My beginning is ingestion — yes, sounds strange. But there it is. I might have been ingested on a scrap of lettuce or in a delicacy of raw minced meat known as, I believe, Beefsteak Tartare. Could have got in on a finger licked by my human host after he’d ignored he’d been caressing his dog or cat. Doesn’t matter. Once I’d been ingested I knew what to do where I found myself, I gained consciousness; nature is a miracle in the know-how it has provided, ready, in all its millions of varieties of eggs: I hatched from my minute containment that the human eye never could have detected on the lettuce, the raw meat, the finger, and began to grow myself. Segment by segment. Measuredly. That’s how my species adapts and maintains itself, advances to feed along one of the most intricately designed passageways in the world. An organic one. Of course, that’s connected with perhaps an even more intricate system, the whole business of veins and arteries — bloody; our species has nothing to do with that pulsing about all over in narrow tubes.
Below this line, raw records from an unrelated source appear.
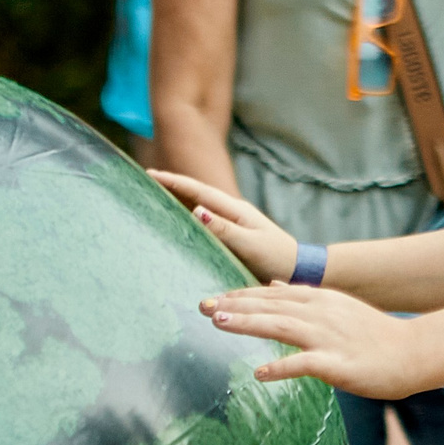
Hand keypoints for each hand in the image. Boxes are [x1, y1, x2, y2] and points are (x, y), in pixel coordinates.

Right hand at [152, 170, 296, 282]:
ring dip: (179, 199)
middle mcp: (232, 212)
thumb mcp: (249, 244)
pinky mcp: (233, 236)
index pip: (198, 191)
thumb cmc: (276, 258)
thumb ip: (223, 228)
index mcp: (235, 209)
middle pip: (196, 194)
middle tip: (145, 181)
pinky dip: (189, 217)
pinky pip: (205, 222)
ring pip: (200, 206)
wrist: (298, 269)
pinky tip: (179, 220)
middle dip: (172, 186)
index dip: (173, 182)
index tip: (150, 175)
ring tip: (154, 197)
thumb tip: (195, 210)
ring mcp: (233, 223)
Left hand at [200, 285, 432, 397]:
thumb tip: (274, 285)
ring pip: (280, 326)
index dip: (240, 294)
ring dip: (248, 323)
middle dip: (234, 304)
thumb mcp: (337, 307)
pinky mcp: (338, 364)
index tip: (212, 297)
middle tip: (201, 305)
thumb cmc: (373, 336)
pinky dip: (281, 367)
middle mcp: (320, 313)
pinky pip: (304, 364)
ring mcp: (329, 337)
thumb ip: (303, 297)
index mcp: (319, 300)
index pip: (271, 293)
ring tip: (218, 323)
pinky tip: (259, 373)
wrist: (412, 352)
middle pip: (270, 305)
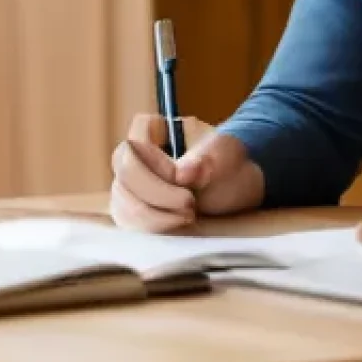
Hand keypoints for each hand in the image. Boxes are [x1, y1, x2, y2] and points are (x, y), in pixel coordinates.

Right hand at [109, 115, 264, 231]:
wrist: (239, 186)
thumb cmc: (228, 160)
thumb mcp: (224, 153)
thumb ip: (205, 160)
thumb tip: (184, 173)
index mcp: (153, 132)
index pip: (134, 145)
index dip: (152, 162)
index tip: (181, 176)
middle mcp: (136, 160)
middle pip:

My place was warm and smooth-walled, rosy-dark, and down into its convolutions (around thirty coiled feet of it) came, sometimes more regularly than others, always ample, many different kinds of nourishment to feed on, silently, unknown and unobserved. An ideal existence! The many forms of life, in particular that of millions of the species of my host who go hungry in the cruel light and cold my darkness protected me from (with the nourishment comes not only what the host eats but intelligence of what he knows of his kind’s being and environment) — they would envy one of my kind. No enemy, no predator after you, no rival. Just your own winding length, moving freely, resting sated. The nourishment that arrived so reliably — years and years in my case — was even already broken down for consumption, ready mashed, you might say, and mixed with sustaining liquids. Sometimes during my long habitation there would be a descent of some potent liquid that roused me pleasurably all my length — which, as I’ve remarked had become considerable — so that I was lively, so to speak, right down to the last, most recently-added segments of myself.